De Eerste Kamer heeft op 2 juli na een debat met de minister Blok van Wonen en Rijksdienst en staatssecretaris Weekers van Financiën de Novelle Wet verhuurderheffing en de Wet verhuurderheffing aangenomen. De fracties van de SP en de PVV werd daarbij aantekening verleend. De Wet verhuurderheffing introduceert een nieuwe heffing van verhuurders over de waarde van hun voor verhuur bestemde huurwoningen in de gereguleerde sector en heeft als primaire doelstelling het realiseren van een budgettaire opbrengst.
Tijdens de plenaire behandeling van het voorstel Wet verhuurderheffing verzocht de Eerste Kamer in de motie-Essers (CDA) c.s. de regering om een novelle teneinde de verhuurderheffing 2013 los te koppelen van de jaren daaropvolgend. De Novelle Wet verhuurderheffing is de uitvoering van deze motie-Essers. Voor de jaren 2014 en volgende werkt het kabinet aan een nieuw wetsvoorstel waarbij ook verdere analyse van de verhuurderheffing en de verruimingen in het huurbeleid worden betrokken.
Investeringen woningcorporaties
Senator Essers (CDA) benadrukte dat de door hem ingediende motie ook een tweede opdracht bevat: het maken van een nieuw voorstel voor een woningwaarderingssysteem en een verhuurderheffing vanaf 2014, dat corporaties de mogelijkheid biedt te blijven investeren in onderhoud en nieuwbouw. Essers betreurt het dat dit deel van de motie pas met Prinsjesdag wordt uitgevoerd, wanneer het geheel aan fiscale woningmarktmaatregelen wordt gepresenteerd. Essers stelde dat het "stug vasthouden" van het kabinet aan de beoogde opbrengst van 1,7 miljard er toe leidt dat dit bedrag niet wordt gehaald en dat de malaise in de bouwwereld langer voortduurt.
Ook senator Ruers (SP) stelde dat de investeringen van woningcorporaties als gevolg van de heffing sterk zullen dalen. Daarnaast merkte Ruers op dat met name huurders en verhuurders in de gereguleerde sector worden getroffen door de verhuurderheffing, hetgeen volgens de senator getuigt van een niet gerechtvaardigde willekeur. Ruers vroeg waarom de regering ondanks diverse negatieve effecten toch vasthoudt aan de verhuurderheffing.
Minister Blok merkte op dat de verhuurderheffing en de inkomensafhankelijke huurverhoging met nadruk niet discriminerend bedoeld zijn, maar juist mensen met een kleine beurs tegemoet komen. Tegelijkertijd biedt ze de broodnodige ruimte om huren meer marktconform te maken voor mensen met een wat hoger inkomen.

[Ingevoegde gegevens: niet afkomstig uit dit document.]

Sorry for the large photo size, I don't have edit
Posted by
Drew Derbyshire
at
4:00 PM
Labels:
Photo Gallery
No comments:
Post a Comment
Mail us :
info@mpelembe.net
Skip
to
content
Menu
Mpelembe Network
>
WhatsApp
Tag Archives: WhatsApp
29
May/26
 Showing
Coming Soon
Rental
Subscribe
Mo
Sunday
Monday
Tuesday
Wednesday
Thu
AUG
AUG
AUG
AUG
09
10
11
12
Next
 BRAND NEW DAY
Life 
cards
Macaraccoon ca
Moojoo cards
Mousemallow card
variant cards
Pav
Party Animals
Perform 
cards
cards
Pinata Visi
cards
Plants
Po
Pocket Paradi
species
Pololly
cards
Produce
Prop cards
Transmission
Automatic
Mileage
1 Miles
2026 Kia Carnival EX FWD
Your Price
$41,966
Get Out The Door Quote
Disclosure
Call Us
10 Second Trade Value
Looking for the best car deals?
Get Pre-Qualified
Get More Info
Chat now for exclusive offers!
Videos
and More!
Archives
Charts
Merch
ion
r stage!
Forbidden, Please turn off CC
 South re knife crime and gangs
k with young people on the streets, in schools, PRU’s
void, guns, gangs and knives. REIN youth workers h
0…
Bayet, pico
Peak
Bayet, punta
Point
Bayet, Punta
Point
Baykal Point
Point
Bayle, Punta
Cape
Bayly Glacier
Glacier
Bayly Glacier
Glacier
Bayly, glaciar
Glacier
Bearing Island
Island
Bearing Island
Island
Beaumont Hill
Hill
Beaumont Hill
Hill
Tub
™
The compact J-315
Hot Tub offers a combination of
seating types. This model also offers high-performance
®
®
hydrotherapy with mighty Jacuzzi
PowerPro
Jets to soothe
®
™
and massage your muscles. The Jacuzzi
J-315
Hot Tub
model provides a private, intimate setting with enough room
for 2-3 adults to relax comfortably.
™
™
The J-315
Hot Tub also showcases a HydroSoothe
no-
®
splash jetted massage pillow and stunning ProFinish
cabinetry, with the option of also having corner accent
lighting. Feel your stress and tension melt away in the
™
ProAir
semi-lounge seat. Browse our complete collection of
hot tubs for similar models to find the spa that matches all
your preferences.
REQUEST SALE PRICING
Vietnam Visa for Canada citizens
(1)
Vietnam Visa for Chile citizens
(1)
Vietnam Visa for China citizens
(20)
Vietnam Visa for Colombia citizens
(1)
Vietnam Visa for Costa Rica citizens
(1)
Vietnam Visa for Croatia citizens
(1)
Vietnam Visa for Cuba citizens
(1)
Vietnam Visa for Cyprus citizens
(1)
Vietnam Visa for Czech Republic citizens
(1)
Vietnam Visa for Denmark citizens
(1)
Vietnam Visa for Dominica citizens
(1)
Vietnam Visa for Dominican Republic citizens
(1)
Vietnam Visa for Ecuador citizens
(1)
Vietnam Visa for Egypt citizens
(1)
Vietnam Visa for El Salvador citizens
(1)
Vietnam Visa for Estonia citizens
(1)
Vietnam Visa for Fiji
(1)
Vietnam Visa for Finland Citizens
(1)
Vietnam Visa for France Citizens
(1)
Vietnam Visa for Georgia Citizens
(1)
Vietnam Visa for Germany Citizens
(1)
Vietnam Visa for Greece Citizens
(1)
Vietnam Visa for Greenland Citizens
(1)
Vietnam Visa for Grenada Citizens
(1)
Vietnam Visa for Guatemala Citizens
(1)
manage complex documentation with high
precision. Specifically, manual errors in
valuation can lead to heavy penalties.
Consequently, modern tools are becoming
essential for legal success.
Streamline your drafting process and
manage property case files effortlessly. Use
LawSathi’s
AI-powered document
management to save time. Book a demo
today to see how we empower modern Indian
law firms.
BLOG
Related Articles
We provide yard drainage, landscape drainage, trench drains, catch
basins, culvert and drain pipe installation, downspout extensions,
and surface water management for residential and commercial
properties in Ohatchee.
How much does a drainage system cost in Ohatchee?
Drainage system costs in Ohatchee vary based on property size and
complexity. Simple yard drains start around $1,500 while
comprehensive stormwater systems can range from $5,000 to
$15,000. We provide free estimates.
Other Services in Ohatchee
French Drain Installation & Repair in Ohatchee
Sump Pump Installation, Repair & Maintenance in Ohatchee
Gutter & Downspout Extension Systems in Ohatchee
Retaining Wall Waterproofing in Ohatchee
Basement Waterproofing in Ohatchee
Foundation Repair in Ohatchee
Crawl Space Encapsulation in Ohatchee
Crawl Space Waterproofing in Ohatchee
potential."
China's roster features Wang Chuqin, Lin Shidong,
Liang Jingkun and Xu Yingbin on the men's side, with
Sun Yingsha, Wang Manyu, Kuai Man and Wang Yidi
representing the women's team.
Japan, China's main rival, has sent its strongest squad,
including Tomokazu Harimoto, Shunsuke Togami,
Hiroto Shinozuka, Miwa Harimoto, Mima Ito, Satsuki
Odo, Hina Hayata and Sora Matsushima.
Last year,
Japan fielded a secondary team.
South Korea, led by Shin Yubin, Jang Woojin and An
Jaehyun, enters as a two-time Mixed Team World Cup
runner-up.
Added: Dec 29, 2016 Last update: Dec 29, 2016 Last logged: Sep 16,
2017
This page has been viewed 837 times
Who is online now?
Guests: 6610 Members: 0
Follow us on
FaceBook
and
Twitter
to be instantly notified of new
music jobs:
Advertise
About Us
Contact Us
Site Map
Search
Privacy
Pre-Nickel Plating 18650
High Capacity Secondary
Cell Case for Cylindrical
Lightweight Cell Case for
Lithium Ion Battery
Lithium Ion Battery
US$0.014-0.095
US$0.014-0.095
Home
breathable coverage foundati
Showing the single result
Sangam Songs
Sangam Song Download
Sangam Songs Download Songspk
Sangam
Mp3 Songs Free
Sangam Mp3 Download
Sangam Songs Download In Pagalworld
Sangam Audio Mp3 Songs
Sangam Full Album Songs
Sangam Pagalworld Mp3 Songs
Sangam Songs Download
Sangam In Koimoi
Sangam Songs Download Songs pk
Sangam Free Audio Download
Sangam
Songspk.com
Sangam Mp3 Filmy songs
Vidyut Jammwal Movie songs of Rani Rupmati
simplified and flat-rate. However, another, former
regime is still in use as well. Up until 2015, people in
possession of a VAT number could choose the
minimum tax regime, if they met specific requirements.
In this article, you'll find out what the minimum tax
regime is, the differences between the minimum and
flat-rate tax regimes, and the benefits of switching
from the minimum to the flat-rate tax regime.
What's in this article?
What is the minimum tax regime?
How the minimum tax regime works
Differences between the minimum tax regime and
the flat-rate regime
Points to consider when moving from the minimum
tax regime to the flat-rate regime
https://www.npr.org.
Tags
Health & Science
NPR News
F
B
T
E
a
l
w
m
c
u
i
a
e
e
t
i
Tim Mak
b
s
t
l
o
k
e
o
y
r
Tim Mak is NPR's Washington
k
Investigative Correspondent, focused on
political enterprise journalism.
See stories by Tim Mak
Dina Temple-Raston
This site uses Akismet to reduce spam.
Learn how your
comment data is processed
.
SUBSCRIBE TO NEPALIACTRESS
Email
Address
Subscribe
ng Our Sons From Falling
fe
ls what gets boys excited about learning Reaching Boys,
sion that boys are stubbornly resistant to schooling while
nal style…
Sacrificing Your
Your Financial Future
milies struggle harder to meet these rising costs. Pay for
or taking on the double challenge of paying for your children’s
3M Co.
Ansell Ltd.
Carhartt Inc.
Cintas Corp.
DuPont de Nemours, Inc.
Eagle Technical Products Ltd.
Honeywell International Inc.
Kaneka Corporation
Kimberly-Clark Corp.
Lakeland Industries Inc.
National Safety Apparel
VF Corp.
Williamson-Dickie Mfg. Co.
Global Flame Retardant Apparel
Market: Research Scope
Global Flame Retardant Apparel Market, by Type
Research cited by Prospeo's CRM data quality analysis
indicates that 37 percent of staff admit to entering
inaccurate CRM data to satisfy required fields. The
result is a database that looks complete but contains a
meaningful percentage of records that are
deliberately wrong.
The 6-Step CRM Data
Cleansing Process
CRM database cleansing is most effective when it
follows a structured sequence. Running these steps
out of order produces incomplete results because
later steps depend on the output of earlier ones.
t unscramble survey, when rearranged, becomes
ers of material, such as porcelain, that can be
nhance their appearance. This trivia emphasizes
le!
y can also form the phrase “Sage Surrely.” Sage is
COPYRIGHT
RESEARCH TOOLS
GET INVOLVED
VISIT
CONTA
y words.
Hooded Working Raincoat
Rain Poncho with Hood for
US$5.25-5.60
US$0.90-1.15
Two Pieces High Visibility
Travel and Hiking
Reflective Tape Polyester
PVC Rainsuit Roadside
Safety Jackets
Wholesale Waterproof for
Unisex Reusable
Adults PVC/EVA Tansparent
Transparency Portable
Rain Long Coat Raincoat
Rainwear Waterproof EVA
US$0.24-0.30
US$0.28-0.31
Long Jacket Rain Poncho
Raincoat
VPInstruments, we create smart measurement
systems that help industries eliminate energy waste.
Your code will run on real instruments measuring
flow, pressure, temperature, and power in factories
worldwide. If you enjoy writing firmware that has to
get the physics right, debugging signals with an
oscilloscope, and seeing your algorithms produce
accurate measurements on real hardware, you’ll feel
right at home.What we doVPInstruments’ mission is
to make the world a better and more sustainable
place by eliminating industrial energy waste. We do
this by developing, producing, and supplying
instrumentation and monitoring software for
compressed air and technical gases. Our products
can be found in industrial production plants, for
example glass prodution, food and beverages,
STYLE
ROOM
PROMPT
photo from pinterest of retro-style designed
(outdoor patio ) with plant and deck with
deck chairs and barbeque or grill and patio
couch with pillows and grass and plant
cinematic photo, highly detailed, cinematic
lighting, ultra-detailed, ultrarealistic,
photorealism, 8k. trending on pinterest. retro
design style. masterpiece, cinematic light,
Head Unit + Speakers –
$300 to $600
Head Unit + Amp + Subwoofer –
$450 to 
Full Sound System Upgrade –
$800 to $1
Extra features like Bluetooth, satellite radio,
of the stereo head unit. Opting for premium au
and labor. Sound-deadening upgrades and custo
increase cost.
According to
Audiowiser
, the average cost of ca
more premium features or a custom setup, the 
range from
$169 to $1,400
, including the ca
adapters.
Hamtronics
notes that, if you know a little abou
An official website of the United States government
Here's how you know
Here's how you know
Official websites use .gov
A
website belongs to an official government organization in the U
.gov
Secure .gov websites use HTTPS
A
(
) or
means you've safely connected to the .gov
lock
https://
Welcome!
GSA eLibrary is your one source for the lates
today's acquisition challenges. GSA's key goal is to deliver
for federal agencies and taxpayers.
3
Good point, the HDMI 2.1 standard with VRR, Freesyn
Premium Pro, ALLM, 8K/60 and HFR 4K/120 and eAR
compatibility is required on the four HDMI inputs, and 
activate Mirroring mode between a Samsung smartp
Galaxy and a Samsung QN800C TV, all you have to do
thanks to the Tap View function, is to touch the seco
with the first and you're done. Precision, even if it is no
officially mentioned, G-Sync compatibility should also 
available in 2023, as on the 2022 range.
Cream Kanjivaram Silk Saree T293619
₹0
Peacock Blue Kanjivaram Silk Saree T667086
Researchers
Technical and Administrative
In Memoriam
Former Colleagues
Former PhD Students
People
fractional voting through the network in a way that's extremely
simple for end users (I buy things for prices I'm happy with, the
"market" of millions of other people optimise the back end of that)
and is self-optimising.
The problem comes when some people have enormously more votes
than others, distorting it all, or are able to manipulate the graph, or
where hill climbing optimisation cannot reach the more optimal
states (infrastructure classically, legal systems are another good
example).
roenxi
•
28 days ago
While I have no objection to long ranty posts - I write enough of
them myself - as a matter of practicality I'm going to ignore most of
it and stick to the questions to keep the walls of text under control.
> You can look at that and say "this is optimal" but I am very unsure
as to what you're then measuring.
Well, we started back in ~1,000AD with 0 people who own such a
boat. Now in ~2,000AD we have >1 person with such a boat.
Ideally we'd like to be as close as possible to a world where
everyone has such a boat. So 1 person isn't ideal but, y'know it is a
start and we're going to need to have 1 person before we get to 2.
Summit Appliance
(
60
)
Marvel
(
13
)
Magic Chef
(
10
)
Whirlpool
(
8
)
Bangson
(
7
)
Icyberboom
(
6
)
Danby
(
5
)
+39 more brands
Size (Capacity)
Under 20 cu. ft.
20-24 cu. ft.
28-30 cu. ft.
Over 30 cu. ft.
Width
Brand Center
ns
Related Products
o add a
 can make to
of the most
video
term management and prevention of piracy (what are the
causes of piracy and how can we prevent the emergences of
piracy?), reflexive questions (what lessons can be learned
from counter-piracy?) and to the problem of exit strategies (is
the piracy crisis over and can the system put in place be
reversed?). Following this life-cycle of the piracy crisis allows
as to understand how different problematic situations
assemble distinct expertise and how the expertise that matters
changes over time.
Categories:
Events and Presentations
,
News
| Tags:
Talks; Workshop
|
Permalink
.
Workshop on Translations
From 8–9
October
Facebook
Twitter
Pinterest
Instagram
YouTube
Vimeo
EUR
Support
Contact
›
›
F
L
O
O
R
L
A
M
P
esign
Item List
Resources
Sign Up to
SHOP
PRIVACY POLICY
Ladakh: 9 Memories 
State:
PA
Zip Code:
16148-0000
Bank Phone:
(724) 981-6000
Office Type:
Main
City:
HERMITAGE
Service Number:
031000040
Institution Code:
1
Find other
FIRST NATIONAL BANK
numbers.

Senator Duivesteijn (PvdA) gaf aan dat hij zeer hecht aan een samenhangende woonvisie op het toekomstige woonstelsel, waarbij de verschillende maatregelen met elkaar in verband worden gebracht. Alleen dan is volgens de senator een behoorlijke beoordeling mogelijk van het woonakkoord en de toekomstige wetgeving op dit terrein. Ook dient er een nationaal plan te komen voor herstel van de woningmarkt, om een breder draagvlak voor afzonderlijke maatregelen te krijgen.
Minister Blok gaf aan dat hij zich voor de opbrengst van de verhuurderheffing gebonden acht aan het regeerakkoord en het woonakkoord, maar hij is wel bereid binnen die 1,7 miljard te zoeken naar alternatieve opbrengsten. De minister stelde dat corporaties voldoende ruimte houden om tegelijkertijd de heffingen op te brengen en te blijven investeren. Volgens de minister geven woningcorporaties aan dat ze de heffing liever niet hebben, maar stellen zij ook dat het geen investeringsstop mee hoeft te brengen.
Lastenverzwaringen
Senator Van Strien (PVV) bekritiseerde de lastenverzwaring die het wetsvoorstel meebrengt. Volgens de senator wordt de economie door de wet verhuurderheffing zwaar beschadigd. Ook senator De Boer (GroenLinks) heeft grote bedenkingen bij de verhuurderheffing. De Boer betreurt het dat de regering vasthoudt aan de opbrengsten van deze heffing, zonder dat er wordt gekeken naar alternatieven. Over de novelle merkte zij echter op dat het met terugwerkende kracht invoeren van de verhuurderheffing te rechtvaardigen is, aangezien met het aannemen van de motie-Essers het voor belastingplichtigen duidelijk was dat er een heffing zou komen.